▶ _What you need to do_
Everything in the data that follows should be given again verbatim, except the images.

▶ _Given material_

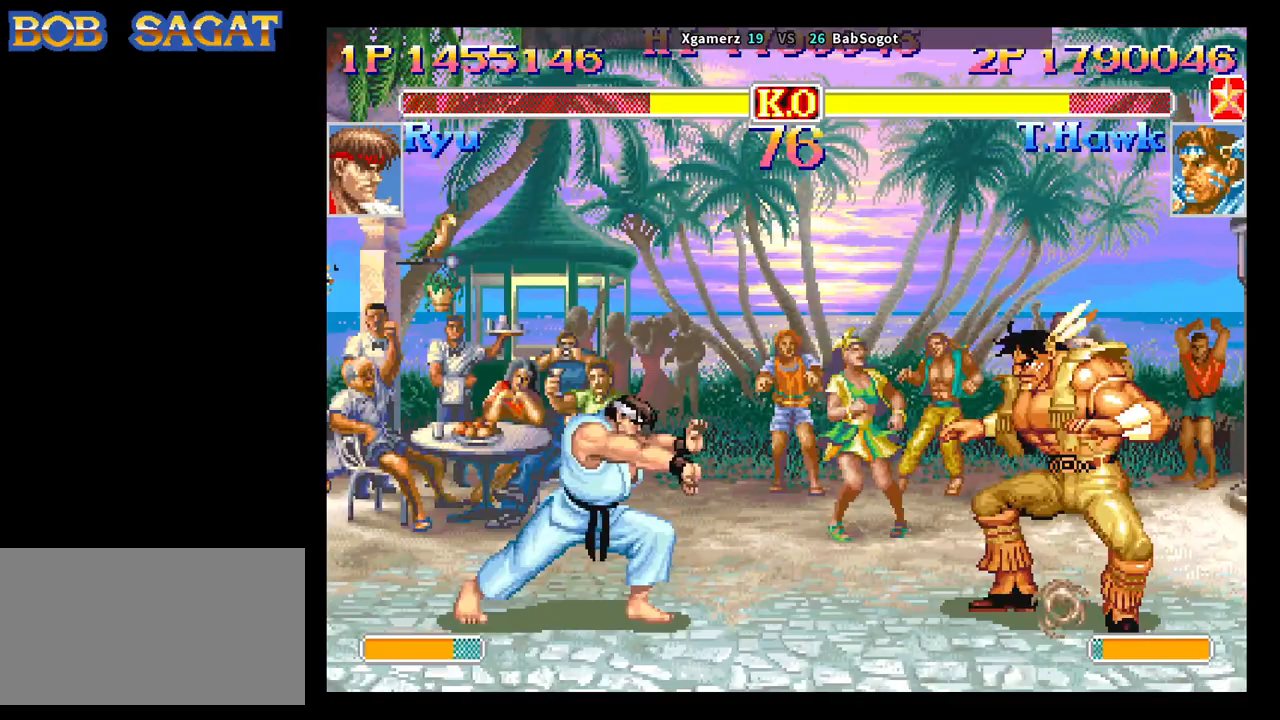
{"buttons": [], "left_stick": "down-right", "events": [[100, "left_stick", "up-left"], [283, "left_stick", "down-right"], [333, "SQUARE", "down"], [400, "SQUARE", "up"]]}
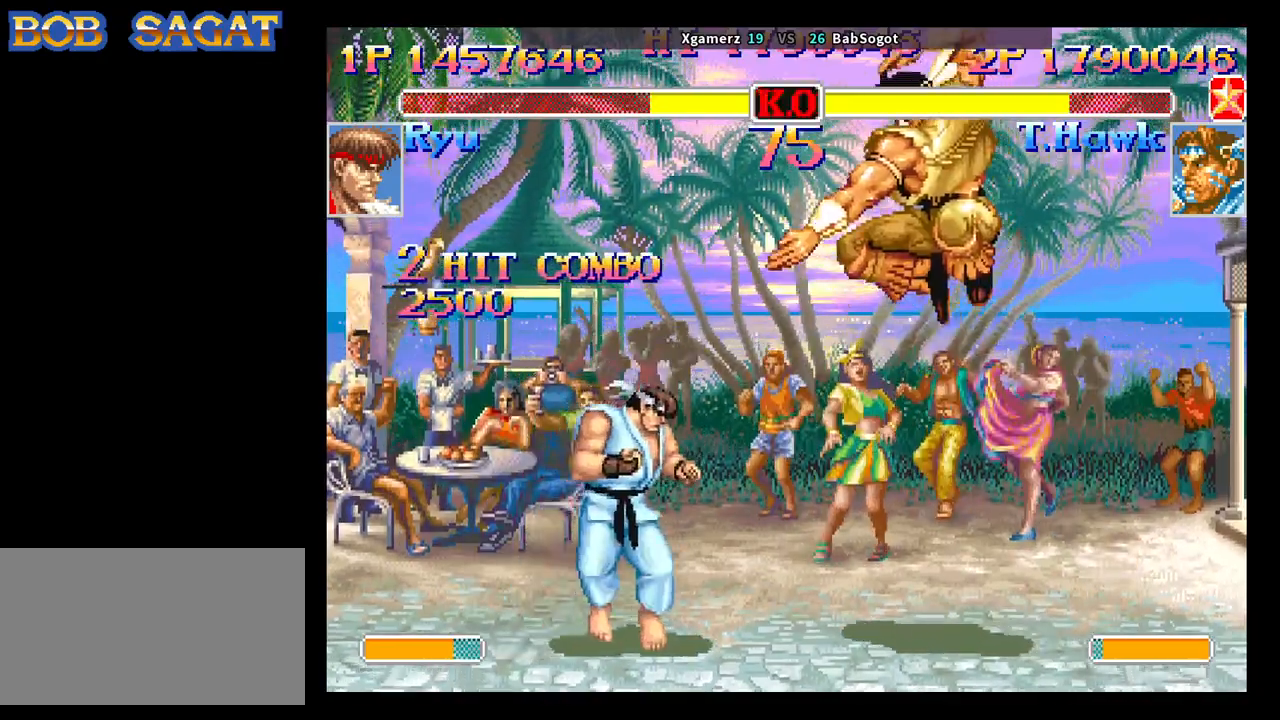
{"buttons": [], "left_stick": "center", "events": [[500, "left_stick", "center"]]}
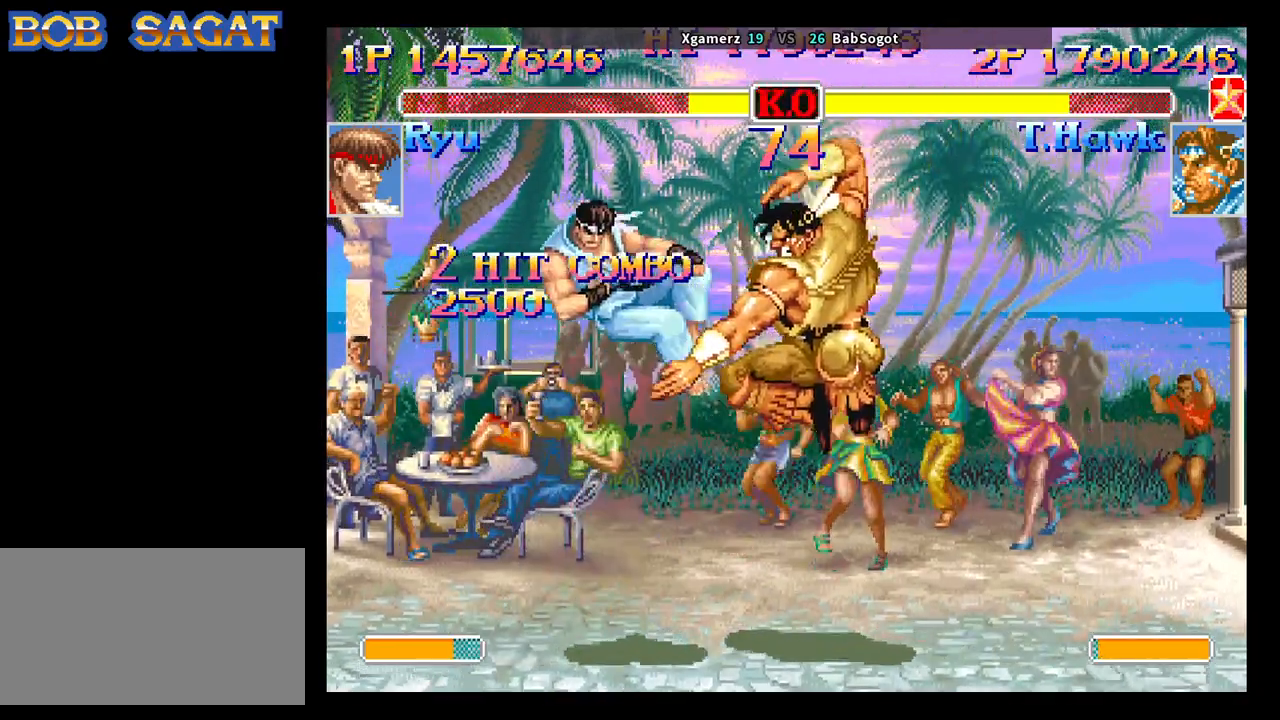
{"buttons": ["SQUARE"], "left_stick": "center", "events": [[100, "left_stick", "left"], [367, "left_stick", "center"], [417, "SQUARE", "down"]]}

▶ _Expected answer_
{"buttons": [], "left_stick": "down-right", "events": [[100, "left_stick", "up-left"], [283, "left_stick", "down-right"], [333, "SQUARE", "down"], [400, "SQUARE", "up"]]}
{"buttons": [], "left_stick": "center", "events": [[500, "left_stick", "center"]]}
{"buttons": ["SQUARE"], "left_stick": "center", "events": [[100, "left_stick", "left"], [367, "left_stick", "center"], [417, "SQUARE", "down"]]}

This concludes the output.